The last foundational topics for learning Python are comments and docstrings. Writing effective comments alongside your code and docstrings for documentation is crucial in order to remember what you did and also for others to know what you did when they review your code. It might feel time-consuming, that you can do it later, but believe me, if you don’t comment your code immediately and create the docstrings for your functions, you’re going to forget. Two months down the line, you’re going to come back to your spaghetti code and you’re going to understand nothing from it.
Up until now, you’ve probably spent a week or so learning these. You can go ahead and tell your friends that you learned Python in a week, and it’s good to believe that you did, but deep down, you’re going to know differently. So you need to continue.
Phase 3: Practical and Professional Skills
You can continue with the following: you need to understand Python virtual environments. You won’t always be working in your base Anaconda environment. You need to learn why you need them and how to create and manage them. Look into venv, pipenv, and conda environments. They serve similar purposes, but you’ve got to find out the differences. Also, learn about best practices when it comes to working with different project dependencies.
🧠 Neuro-Note: Using virtual environments is a form of compartmentalization. By isolating project dependencies, you reduce your cognitive load. Your brain doesn’t have to worry about conflicting package versions between projects, allowing you to focus entirely on the task at hand.
Now that you’ve learned a lot, you need to learn a little bit more. By this, I mean Python modules and libraries, specifically the standard Python libraries. You’re going to use math, datetime, random, os, sys, re (for regular expressions), subprocess, urllib, and a lot more that you can see here. Cover these ones in detail so that you know exactly what you can leverage when you actually need it.
🔗 Note: Think of the Python Standard Library as a built-in set of Swiss Army knives. Before you look for an external package to solve a problem (like handling dates or files), always check if there’s a standard library module that already does it.
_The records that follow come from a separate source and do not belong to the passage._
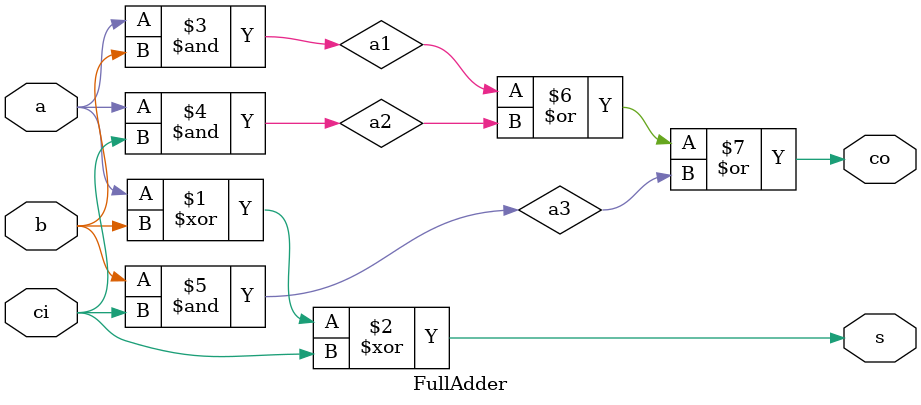
<source format=v>
`timescale 1ns / 1ps


module FullAdder(input a, input b, input ci, output s, output co);

    //For s
    xor s_res(s, a, b, ci);
    
    
    //For co
    wire a1, a2, a3;
    and and_inter1(a1, a, b);
    and and_inter2(a2, a, ci);
    and and_inter3(a3, b, ci);
    or co_res(co, a1, a2, a3);
    

endmodule

</source>
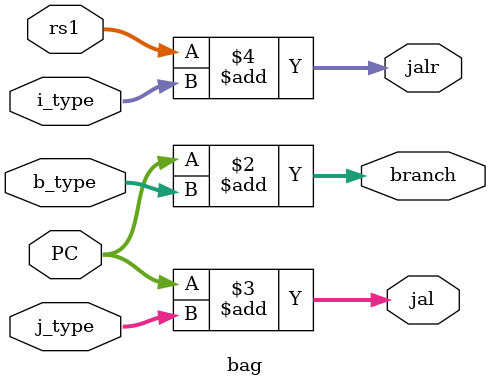
<source format=sv>
module bag(
		input logic [31:0] PC, // Program counter
		input logic [31:0] rs1, // Register source
		input logic [31:0] j_type, // imm jal value
		input logic [31:0] b_type, // imm branch value
		input logic [31:0] i_type, // imm jalr value
		output logic [31:0] jal, // jal output
		output logic [31:0] jalr, // jalr output
		output logic [31:0] branch // branch output
);

always_comb begin
		branch = PC + b_type;
		jal = PC + j_type;
		jalr = rs1 + i_type;

		end
endmodule
</source>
Now we only have one big chapter that you need to dive very, very deep into. This is something that you’re going to be using all of the time in your professional career: APIs. Specifically, RESTful APIs and HTTP methods such as GET, POST, PUT, and DELETE. You’ve got to look into the structure of an API request and response. You can work with a tool like Postman; it will definitely help you a lot. You’ve got to learn how to work with JSON data and send authenticated requests.
📜 History Bit: The concept of an API (Application Programming Interface) is older than the web itself. Early APIs were simply libraries of functions for operating systems. The modern web API, driven by HTTP, was formalized by Roy Fielding in his 2000 dissertation, which defined the principles of REST (Representational State Transfer).
You need to spend as much time as needed here. You should start using APIs, for example, such as OpenAI’s API. If you do so, you’re also going to be able to call yourself an AI Engineer. But really, working with APIs will also give you the ability to start working on your own projects where you can leverage data from providers.
Your Journey Begins Now
This is the complete roadmap that you need to follow in order to start your Python journey. With a little bit of dedication, I think you can cover all of these concepts in about two weeks. But after these two weeks, I think you’re going to be ready to start working on a real project, knowing that you’re equipped with a broad understanding of Python.